A particle is moving along a circular path having a radius of 1m such that its position as a function of time is given by θ = cos 2t, where θ is in radians and t is in seconds. Determine the magnitude of the acceleration of the particle when θ = 1/2 radian.

Answer #1

A particle moves along a circular path having a radius of 6 in.
such that its position as a function of time is given by
theta=(cos4t)rad where t is in seconds. Determine the magnitude of
the acceleration of the particle when theta = 30.

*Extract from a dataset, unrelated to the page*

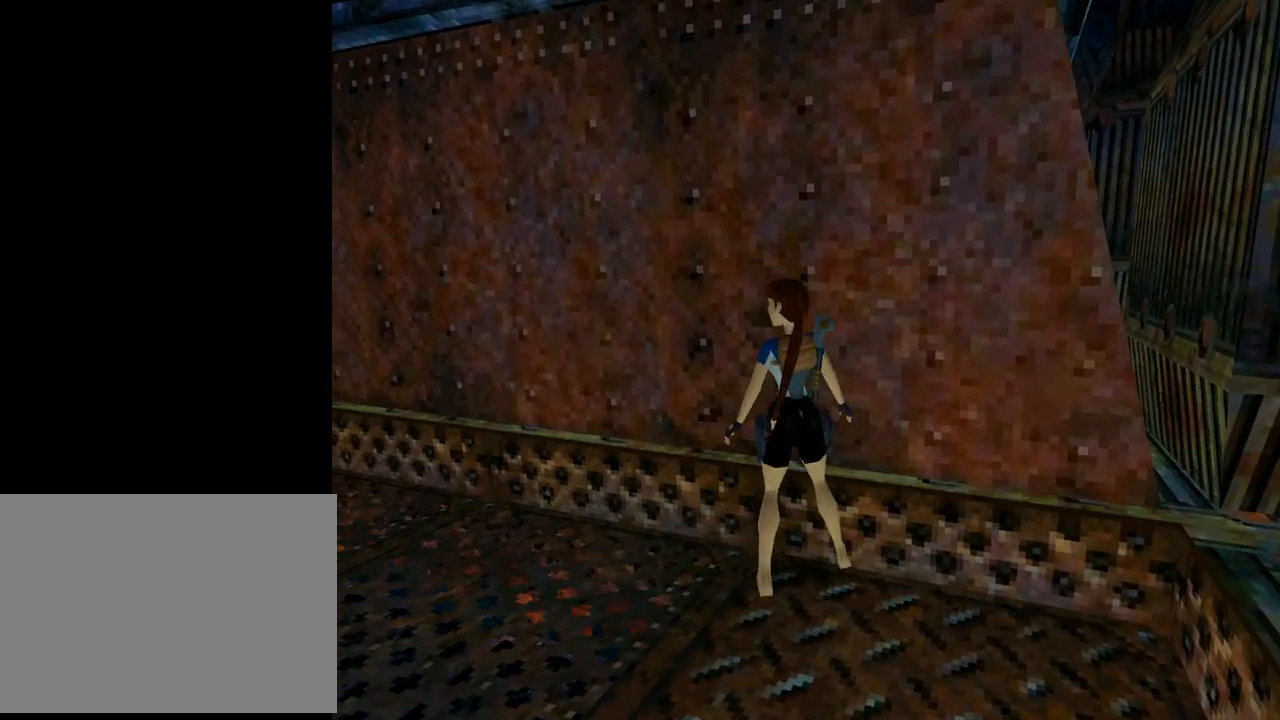
{"buttons": ["L1", "DPAD_UP"], "left_stick": "center", "events": [[100, "DPAD_LEFT", "up"], [500, "L1", "down"]]}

The position of a particle moving along the x axis is given in
meters by x = 3.0t2 – 1.0t3, where t is in
seconds. (a.) At what time does the particle reach its maximum
positive x position? (b.) What total length of path does the
particle cover in the first 4.0 sec? (c.) What is its displacement
during the first 4.0 sec? (d.) What is the particle’s speed at the
end of the first 4 sec? (e.) What is...

The function s(t) describes the position of a particle moving
along a coordinate line, where s is in feet and t is in
seconds.
s(t) = 3t2 - 6t +3
A) Find the anti-derivative of the velocity function and
acceleration function in order to determine the position function.
To find the constant after integration use the fact that
s(0)=1.
B) Find when the particle is speeding up and slowing down.
C) Find the total distance from time 0 to time...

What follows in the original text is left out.